Democrats on the House Science Committee asked for a copy of the full report in October 2005, but the Department of Commerce denied that request on a specious Freedom of Information Act legal claim that only the political party in power in Congress could require the document’s release, MTN says.
After Republicans on the Science Commitee acquiesced to Democrat’s demands, the Commerce Department provided Congress with the full document, a copy which has been provided to MTN.
The 360-page version of the report describes the type of information technology services and software jobs that are being outsourced. It states that Indian outsourcing companies “are expanding staff annually by the thousands.” The report describes the reason for the trend including the fact that “venture capitalists are encouraging IT start-ups in the United States to use lower-cost offshore destinations for software development to reduce the cash burn rate.”
The report states that there is “a growing pressure in corporate America – from customers, consultants and financial markets – to offshore information technology work, as well as growing external and political pressure to stem the flow of American jobs going overseas.” Yet the report also highlights the fact that the impact on U.S. competitiveness “appears to be negligible.”

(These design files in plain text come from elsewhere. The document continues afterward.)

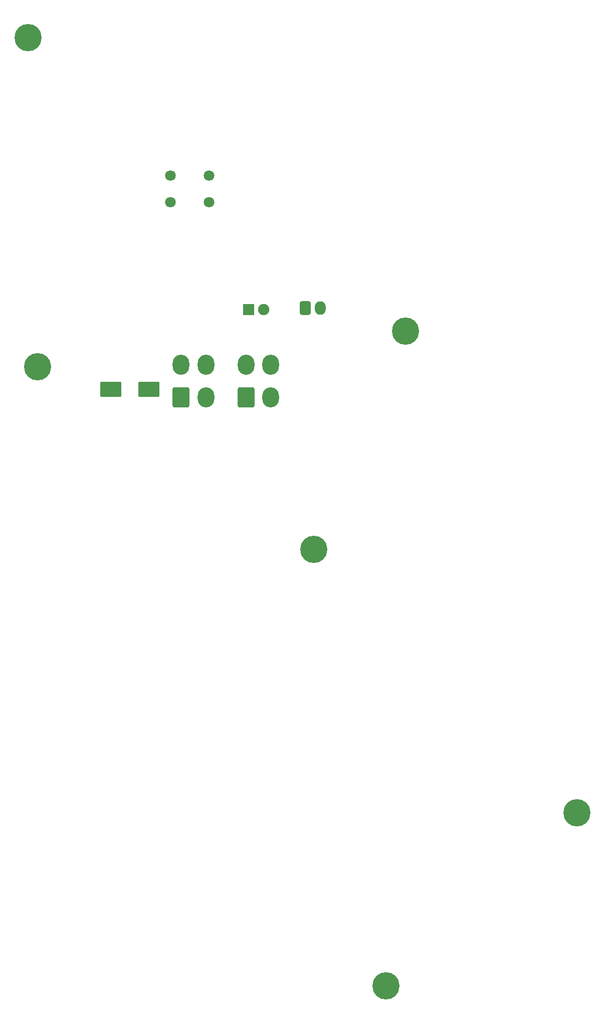
<source format=gbr>
%TF.GenerationSoftware,KiCad,Pcbnew,(6.0.9)*%
%TF.CreationDate,2023-03-29T20:10:42-08:00*%
%TF.ProjectId,ECM DISP PANEL,45434d20-4449-4535-9020-50414e454c2e,3*%
%TF.SameCoordinates,Original*%
%TF.FileFunction,Soldermask,Bot*%
%TF.FilePolarity,Negative*%
%FSLAX46Y46*%
G04 Gerber Fmt 4.6, Leading zero omitted, Abs format (unit mm)*
G04 Created by KiCad (PCBNEW (6.0.9)) date 2023-03-29 20:10:42*
%MOMM*%
%LPD*%
G01*
G04 APERTURE LIST*
G04 Aperture macros list*
%AMRoundRect*
0 Rectangle with rounded corners*
0 $1 Rounding radius*
0 $2 $3 $4 $5 $6 $7 $8 $9 X,Y pos of 4 corners*
0 Add a 4 corners polygon primitive as box body*
4,1,4,$2,$3,$4,$5,$6,$7,$8,$9,$2,$3,0*
0 Add four circle primitives for the rounded corners*
1,1,$1+$1,$2,$3*
1,1,$1+$1,$4,$5*
1,1,$1+$1,$6,$7*
1,1,$1+$1,$8,$9*
0 Add four rect primitives between the rounded corners*
20,1,$1+$1,$2,$3,$4,$5,0*
20,1,$1+$1,$4,$5,$6,$7,0*
20,1,$1+$1,$6,$7,$8,$9,0*
20,1,$1+$1,$8,$9,$2,$3,0*%
G04 Aperture macros list end*
%ADD10C,1.800000*%
%ADD11C,4.600000*%
%ADD12RoundRect,0.300001X-1.099999X-1.399999X1.099999X-1.399999X1.099999X1.399999X-1.099999X1.399999X0*%
%ADD13O,2.800000X3.400000*%
%ADD14RoundRect,0.300000X-1.500000X-1.000000X1.500000X-1.000000X1.500000X1.000000X-1.500000X1.000000X0*%
%ADD15RoundRect,0.050000X-0.900000X-0.900000X0.900000X-0.900000X0.900000X0.900000X-0.900000X0.900000X0*%
%ADD16C,1.900000*%
%ADD17RoundRect,0.300000X-0.620000X-0.845000X0.620000X-0.845000X0.620000X0.845000X-0.620000X0.845000X0*%
%ADD18O,1.840000X2.290000*%
G04 APERTURE END LIST*
D10*
%TO.C,SW1*%
X73406000Y-37465000D03*
X79906000Y-37465000D03*
X73406000Y-41965000D03*
X79906000Y-41965000D03*
%TD*%
D11*
%TO.C,H1*%
X50977800Y-69748400D03*
%TD*%
%TO.C,H2*%
X49350573Y-14232522D03*
%TD*%
%TO.C,H4*%
X97610573Y-100592522D03*
%TD*%
%TO.C,H5*%
X109829600Y-174244000D03*
%TD*%
%TO.C,H6*%
X142060572Y-145042522D03*
%TD*%
D12*
%TO.C,J1*%
X86150000Y-74900000D03*
D13*
X90350000Y-74900000D03*
X86150000Y-69400000D03*
X90350000Y-69400000D03*
%TD*%
D12*
%TO.C,J2*%
X75200000Y-74900000D03*
D13*
X79400000Y-74900000D03*
X75200000Y-69400000D03*
X79400000Y-69400000D03*
%TD*%
D14*
%TO.C,C1*%
X63298000Y-73533000D03*
X69798000Y-73533000D03*
%TD*%
D15*
%TO.C,D1*%
X86614000Y-60071000D03*
D16*
X89154000Y-60071000D03*
%TD*%
D17*
%TO.C,J3*%
X96213572Y-59825522D03*
D18*
X98753572Y-59825522D03*
%TD*%
D11*
%TO.C,H3*%
X113104572Y-63762522D03*
%TD*%
M02*

</source>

The full report, that wasn’t released, also contains a long (and sobering) section on the shift of the U.S. semiconductors industry to offshore locations. Again, the 12-page Bush administration release differs markedly from the one the Department of Commerce quashed.
It states that U.S. semiconductor companies “are hiring more engineers overseas than in the United States,” due to their need to “reduce labor and operation costs and serve the growing customer base in Asia.
“In the long term, the United States risks losing high-end R&D and design jobs because, as semiconductor fabs move to Asia, high-skilled jobs move with them,” states the report.
The design centers that U.S. companies are “rapidly” creating in Asia “do not support local customers but support the home office with lower-cost designers,” says a section of the report that was deleted from the one that was released, according to MTN.
The costs of employing a design engineer in Ireland, Taiwan, China or India has been estimated to be 50 to 90 percent lower than in the United States” The report further states that “the number of engineers employed offshore by U.S. semiconductor companies rose by more than 10,000 between 2000 and 2003, while engineers employed in the United States dropped by 4,000 during the same period, according to estimates by the Semiconductor Industry Association.” The report ventured into issues impacting the continued loss of semiconductor industry jobs, says MTN.
“With fewer companies investing in wafer manufacturing in the United States, process R&D co-located with leading edge facilities may also decline, resulting in fewer high-skill jobs for U.S. graduates. Offshoring of design work can also impose downward pressure on U.S. wages and reduce the demand for U.S. design engineers. As the number of overseas design centers increases, it may draw foreign talent from the United States,” the report says.
Deleted from the final version was a discussion of how skyrocketing health care costs could lead to pharmaceutical companies deciding not to make future investments in the United States. “It may be that investment incentives and the global geography of capabilities and infrastructure will shift in the years ahead in ways that will help other countries’ pharmaceutical industries take a larger role than at present in the global pharmaceutical innovation engine,” says the report. The report provides a comparison of the average annual pay for global software workers: United States: $63, 000; Japan, $44,000; Canada: $28,174; Indonesia: $12,200; Thailand: $11,124; Russia: $7,500; Philippines: $6,550; Poland: $6,400; Hungary: $ 6,400; Pakistan: $ 4,860 and China: $4,750.